▸ **Work order**: Retype the entries below exactly, and keep every picture out of your version.

▸ **Data records**:
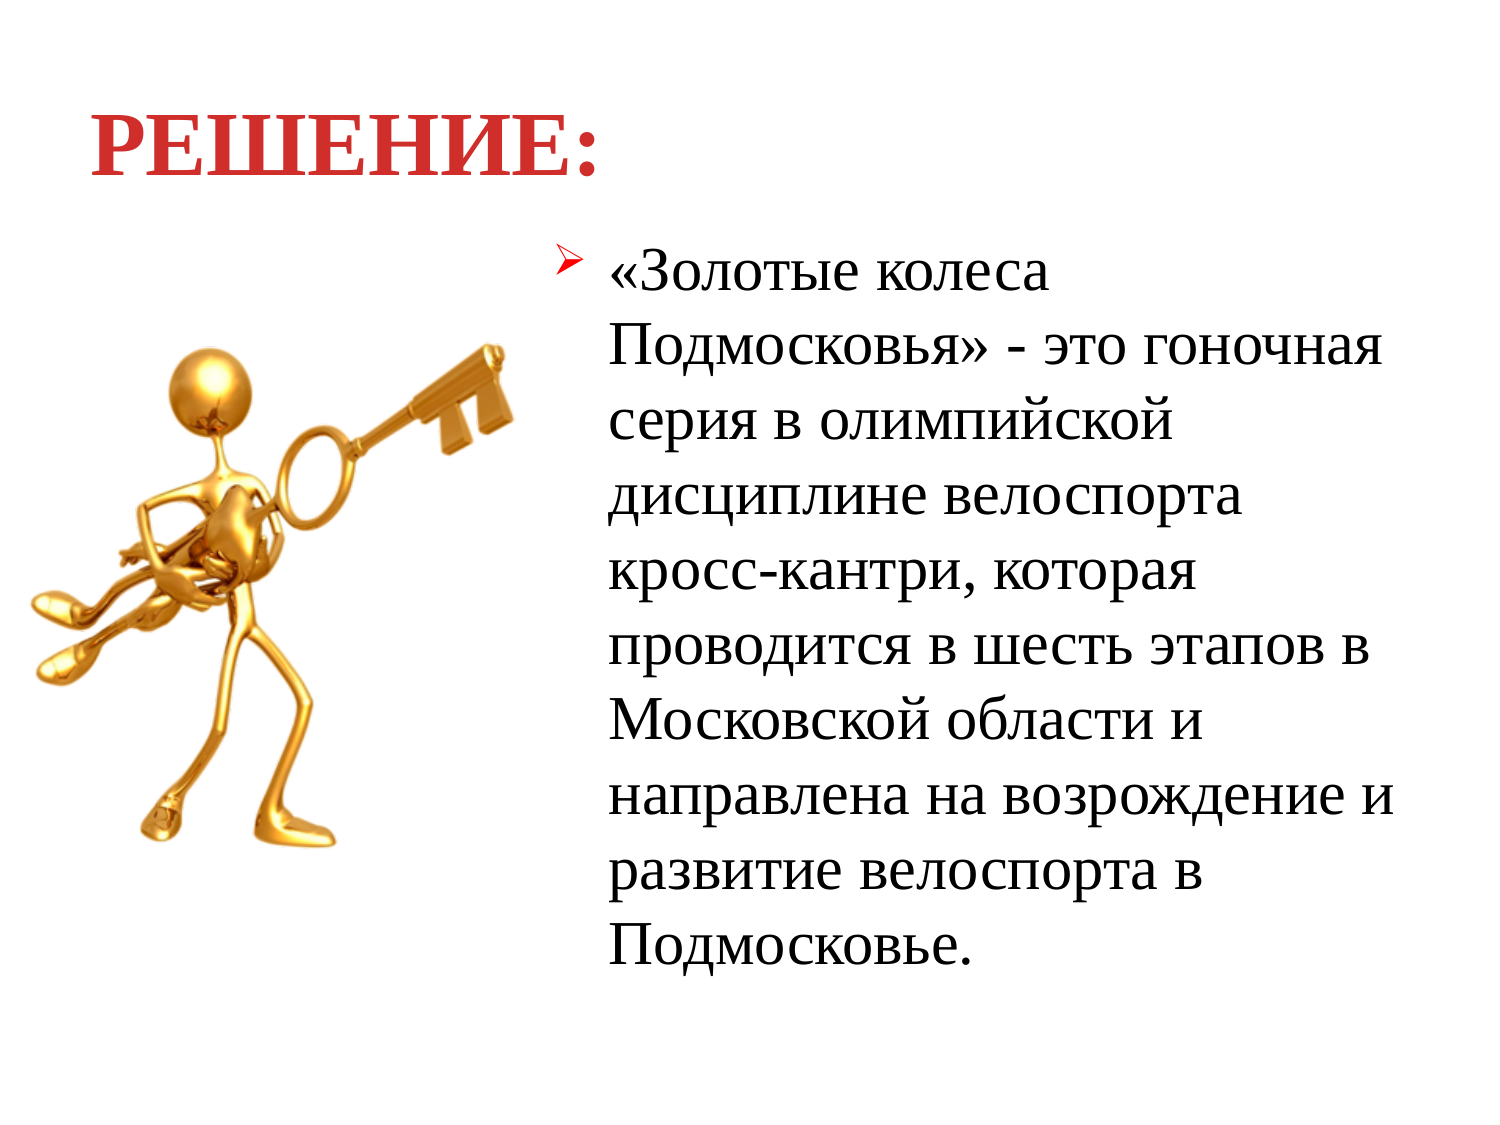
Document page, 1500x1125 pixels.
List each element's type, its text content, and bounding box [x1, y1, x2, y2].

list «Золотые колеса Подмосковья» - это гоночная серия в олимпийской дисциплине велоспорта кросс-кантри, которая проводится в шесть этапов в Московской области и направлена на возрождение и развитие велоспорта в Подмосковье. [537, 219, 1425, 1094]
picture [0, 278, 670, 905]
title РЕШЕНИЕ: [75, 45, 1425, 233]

▸ **Answer box**:
Document page, 1500x1125 pixels.
List each element's type, its text content, and bounding box [x1, y1, x2, y2].

list «Золотые колеса Подмосковья» - это гоночная серия в олимпийской дисциплине велоспорта кросс-кантри, которая проводится в шесть этапов в Московской области и направлена на возрождение и развитие велоспорта в Подмосковье. [537, 219, 1425, 1094]
picture [0, 278, 670, 905]
title РЕШЕНИЕ: [75, 45, 1425, 233]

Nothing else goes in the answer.